What you are asked to do - Copy out each line of the data that holds the string "budget".

Excerpts from a dataset -
= Beginning of Section =
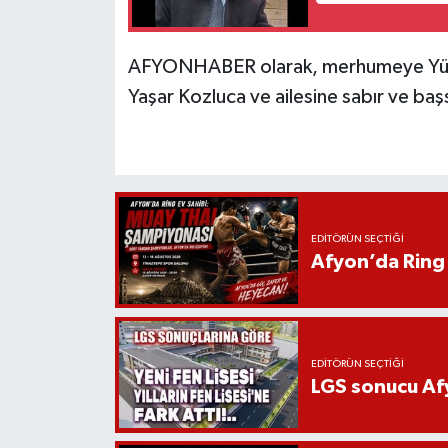
AFYONHABER olarak, merhumeye Yüce 
Yaşar Kozluca ve ailesine sabır ve başs
EDITÖRÜN SEÇTIĞI
Afyon’da Ring 
EDITÖRÜN SEÇTIĞI
LGS sonucu Afy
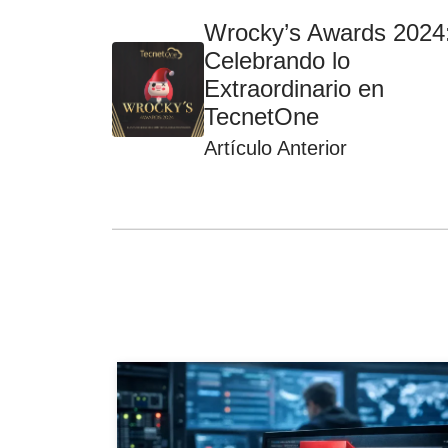
Wrocky’s Awards 2024
Celebrando lo
Extraordinario en
TecnetOne
Artículo Anterior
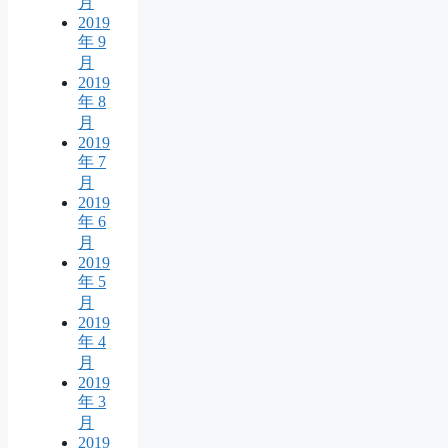
月
2019
年 9
月
2019
年 8
月
2019
年 7
月
2019
年 6
月
2019
年 5
月
2019
年 4
月
2019
年 3
月
2019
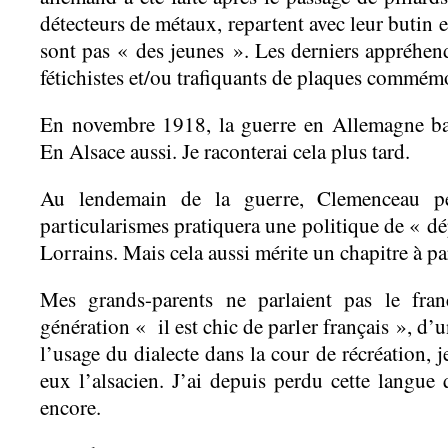
détecteurs de métaux, repartent avec leur butin e
sont pas « des jeunes ». Les derniers appréhen
fétichistes et/ou trafiquants de plaques commémo
En novembre 1918, la guerre en Allemagne ba
En Alsace aussi. Je raconterai cela plus tard.
Au lendemain de la guerre, Clemenceau pe
particularismes pratiquera une politique de « d
Lorrains. Mais cela aussi mérite un chapitre à pa
Mes grands-parents ne parlaient pas le fran
génération « il est chic de parler français », d’
l’usage du dialecte dans la cour de récréation, j
eux l’alsacien. J’ai depuis perdu cette langue
encore.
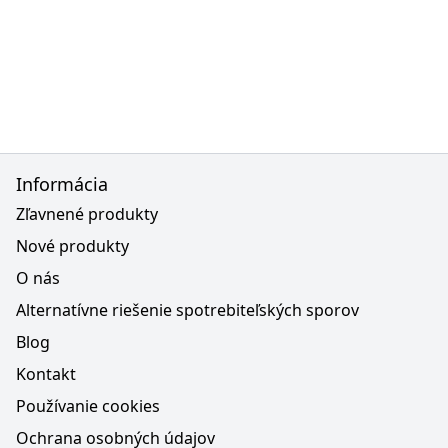
Informácia
Zľavnené produkty
Nové produkty
O nás
Alternatívne riešenie spotrebiteľských sporov
Blog
Kontakt
Používanie cookies
Ochrana osobných údajov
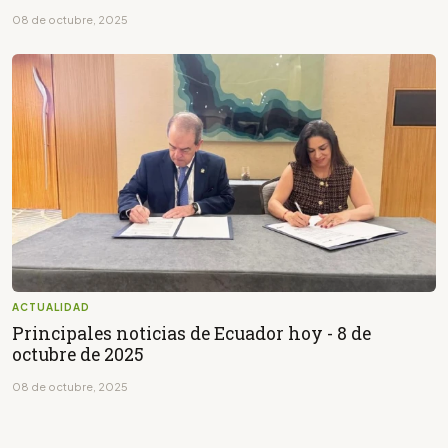
08 de octubre, 2025
ACTUALIDAD
Principales noticias de Ecuador hoy - 8 de
octubre de 2025
08 de octubre, 2025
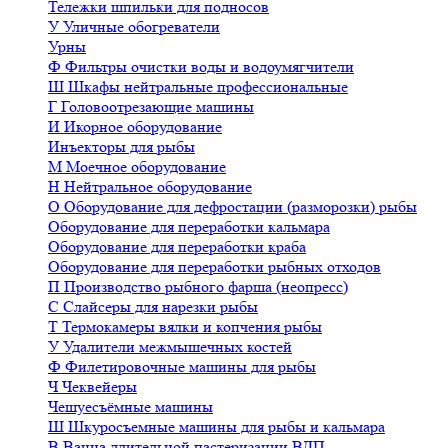
Тележки шпильки для подносов
У
Уличные обогреватели
Урны
Ф
Фильтры очистки воды и водоумягчители
Ш
Шкафы нейтральные профессиональные
Г
Головоотрезающие машины
И
Икорное оборудование
Инъекторы для рыбы
М
Моечное оборудование
Н
Нейтральное оборудование
О
Оборудование для дефростации (разморозки) рыбы
Оборудование для переработки кальмара
Оборудование для переработки краба
Оборудование для переработки рыбных отходов
П
Производство рыбного фарша (неопресс)
С
Слайсеры для нарезки рыбы
Т
Термокамеры вялки и копчения рыбы
У
Удалители межмышечных костей
Ф
Филетировочные машины для рыбы
Ч
Чеквейеры
Чешуесъёмные машины
Ш
Шкуросъемные машины для рыбы и кальмара
В
Ванна длительной пастеризации ВДП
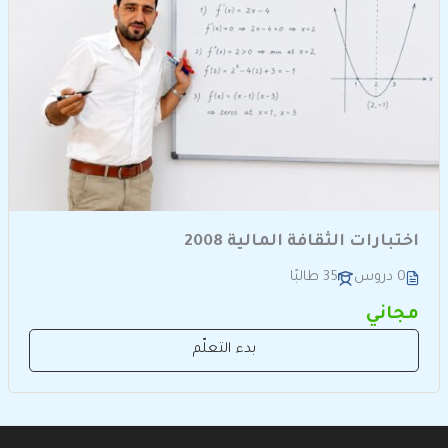
اختبارات الثقافة المالية 2008
0 دروس
35 طالبًا
مجاني
بدء التعلّم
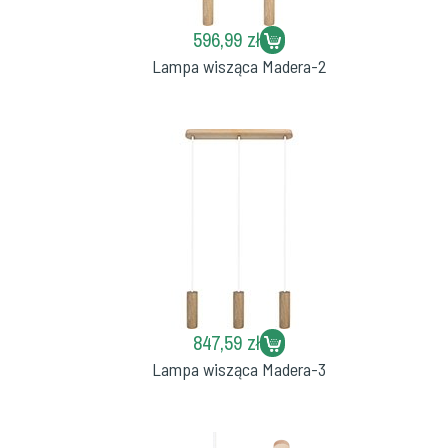
596,99 zł
Lampa wisząca Madera-2
847,59 zł
Lampa wisząca Madera-3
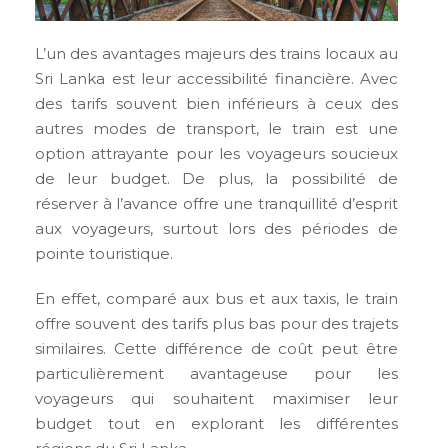
L’un des avantages majeurs des trains locaux au
Sri Lanka est leur accessibilité financière. Avec
des tarifs souvent bien inférieurs à ceux des
autres modes de transport, le train est une
option attrayante pour les voyageurs soucieux
de leur budget. De plus, la possibilité de
réserver à l’avance offre une tranquillité d’esprit
aux voyageurs, surtout lors des périodes de
pointe touristique.
En effet, comparé aux bus et aux taxis, le train
offre souvent des tarifs plus bas pour des trajets
similaires. Cette différence de coût peut être
particulièrement avantageuse pour les
voyageurs qui souhaitent maximiser leur
budget tout en explorant les différentes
= End of Section =
Final answer -
de leur budget. De plus, la possibilité de
budget tout en explorant les différentes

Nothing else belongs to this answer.